▶ [REQUIRED TASK A] From the Minimize Errors notebook, echo the passage between "return (xyz - np.mean(xyz))/np.std(xyz)" and "return r*np.std(t.column(label_y))/np.std(t.column(label_x))", inclusive.
▶ [REQUIRED TASK B] In the Minimize Errors notebook, what file name is the plot with the fitted line saved under?
▶ [REQUIRED TASK C] Summarize the Minimize Errors notebook in two sentences.

▶ [PAGE TEXT]
——

# Minimize Errors

In [None]:
import numpy as np
from datascience import *
import matplotlib.pyplot as plt
%matplotlib inline
plt.style.use('ggplot')

In [None]:
faithful = Table.read_table("../Lab08/faithful-new.csv")
faithful.scatter('duration','wait')

In [None]:
def standard_units(xyz):
    "Convert any array of numbers to standard units."
    return (xyz - np.mean(xyz))/np.std(xyz)  
def correlation(t, label_x, label_y):
    return np.mean(standard_units(t.column(label_x))*standard_units(t.column(label_y)))
    
# Regression
def slope(t, label_x, label_y):
    r = correlation(t, label_x, label_y)
    return r*np.std(t.column(label_y))/np.std(t.column(label_x))
def intercept(t, label_x, label_y):
    return np.mean(t.column(label_y)) - slope(t, label_x, label_y)*np.mean(t.column(label_x))

In [None]:
correlation(faithful,"duration","wait")

## Fitting a Line: Method 1 -- Converting to stadard units

In [None]:
faithful.scatter('duration','wait')
slp = slope(faithful, 'duration','wait')
inter = intercept(faithful,'duration','wait')
print(f"Slope: {slp:.2f}    Intercept: {inter:.2f}")
plt.scatter(0,inter)
xs = [0, 7]
ys = [inter, slp * 7 + inter]
plt.plot(xs,ys, color='blue')
plt.savefig('faithful_regress.png')
plt.show()

## Fitting a Line: Method 2 -- Minimizing the residuals

In [None]:
def mse_c(any_slope, any_intercept):
    tbl = faithful
    xlabel = 'duration'
    ylabel = 'wait'
    xdata, ydata = tbl.column(xlabel), tbl.column(ylabel)
    fitted = any_slope * xdata + any_intercept
    mse = np.mean((ydata - fitted) ** 2)
    print("Root mean squared error:", mse ** 0.5)
    return mse

In [None]:
mse_c(5,5)

——

▶ [SOURCE MATERIAL]
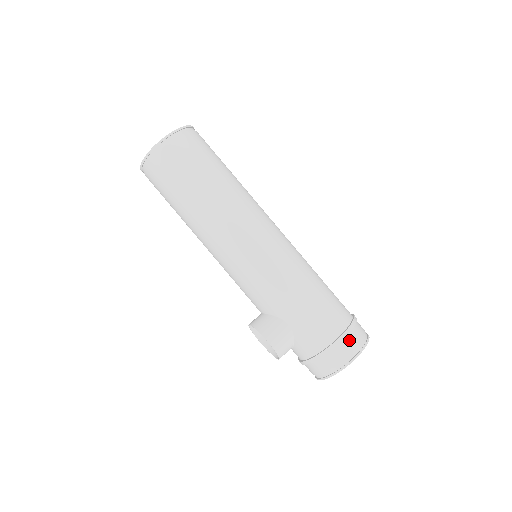
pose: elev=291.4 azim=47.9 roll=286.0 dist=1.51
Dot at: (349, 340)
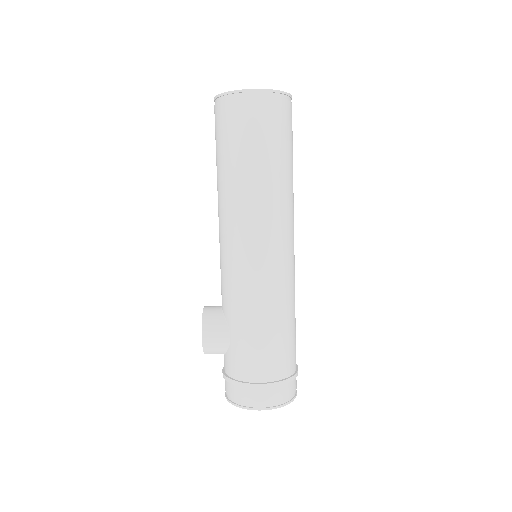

——

▶ [CORRECT RESULT A]
return (xyz - np.mean(xyz))/np.std(xyz)  
def correlation(t, label_x, label_y):
    return np.mean(standard_units(t.column(label_x))*standard_units(t.column(label_y)))
    
# Regression
def slope(t, label_x, label_y):
    r = correlation(t, label_x, label_y)
    return r*np.std(t.column(label_y))/np.std(t.column(label_x))

▶ [CORRECT RESULT B] faithful_regress.png

▶ [CORRECT RESULT C] The notebook loads the faithful data, plots wait against duration, and defines functions for standard units, correlation, slope, and intercept. It then fits a line in two ways: first by converting to standard units, and second by minimizing the residuals with a function that computes the mean squared error and prints its root.